AI is evolving beyond standalone model capabilities into an era of intelligent Agents, tool integration, and autonomous execution. Early AI applications primarily focused on calling a large language model to generate responses. Today's AI applications, however, increasingly resemble continuously operating intelligent systems. They must access multiple models, invoke external tools, retrieve real-time data, maintain long-term memory, execute tasks across different environments, and continuously monitor, trace, and audit their execution processes.

This evolution fundamentally changes the meaning of AI compute.

During the era of large-scale model training, compute was primarily measured by GPU cluster size, training throughput, and model parameter count. In the era of AI Agents, compute is increasingly defined by task execution capability: whether an AI system can invoke the appropriate model at the right time, complete inference at reasonable cost, reliably access data sources, utilize external tools, maintain responsiveness under high concurrency, record its execution workflow, and reproduce execution results when necessary.

Therefore, the AI application era requires more than GPU rental platforms or model API aggregators. It requires an AI-Native Compute Coordination Network.

The technical design of manadia is based on three fundamental principles.
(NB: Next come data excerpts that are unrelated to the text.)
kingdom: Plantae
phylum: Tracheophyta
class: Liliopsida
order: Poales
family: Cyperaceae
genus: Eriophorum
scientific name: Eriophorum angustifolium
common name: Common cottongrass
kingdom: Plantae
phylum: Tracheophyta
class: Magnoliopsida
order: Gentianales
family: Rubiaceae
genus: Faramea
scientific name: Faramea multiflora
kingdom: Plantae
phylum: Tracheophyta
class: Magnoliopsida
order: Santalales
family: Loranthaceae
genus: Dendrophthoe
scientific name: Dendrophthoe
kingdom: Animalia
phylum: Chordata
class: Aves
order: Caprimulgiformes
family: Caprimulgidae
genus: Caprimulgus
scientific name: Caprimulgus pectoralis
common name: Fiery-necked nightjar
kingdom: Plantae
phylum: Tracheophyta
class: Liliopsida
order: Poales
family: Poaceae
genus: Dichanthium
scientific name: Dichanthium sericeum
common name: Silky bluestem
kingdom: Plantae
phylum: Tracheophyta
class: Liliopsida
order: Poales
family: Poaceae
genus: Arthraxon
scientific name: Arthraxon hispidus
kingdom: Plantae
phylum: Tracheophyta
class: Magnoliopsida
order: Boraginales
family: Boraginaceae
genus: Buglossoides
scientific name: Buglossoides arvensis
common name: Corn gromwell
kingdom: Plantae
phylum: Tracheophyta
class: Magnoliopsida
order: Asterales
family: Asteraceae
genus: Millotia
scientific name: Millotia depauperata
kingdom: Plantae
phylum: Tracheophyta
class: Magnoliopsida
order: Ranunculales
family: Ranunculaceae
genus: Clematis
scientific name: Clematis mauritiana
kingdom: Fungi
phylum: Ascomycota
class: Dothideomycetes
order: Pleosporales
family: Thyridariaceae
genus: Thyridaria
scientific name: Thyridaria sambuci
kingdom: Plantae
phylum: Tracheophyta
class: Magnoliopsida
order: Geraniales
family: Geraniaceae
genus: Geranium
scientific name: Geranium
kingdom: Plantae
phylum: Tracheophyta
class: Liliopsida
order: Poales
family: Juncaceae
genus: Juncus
First, future AI applications require unified orchestration across models, compute resources, data sources, and tools. A single model, cloud platform, or GPU pool is insufficient to support increasingly complex AI workloads.

Second, future AI Agents—particularly those designed for trading, prediction, finance, enterprise automation, and on-chain execution—require trustworthy execution and full observability. Model outputs should no longer remain black boxes. Users and developers need to understand what data the model used, which tools it invoked, what strategies it executed, and how the final results were produced.

Third, AI compute networks must give rise to real-world products rather than remain purely infrastructure concepts. The Trustworthy AI Prediction Model is the flagship product trained and powered by the manadia AI compute network, demonstrating how the underlying infrastructure can be transformed into practical, high-value AI applications.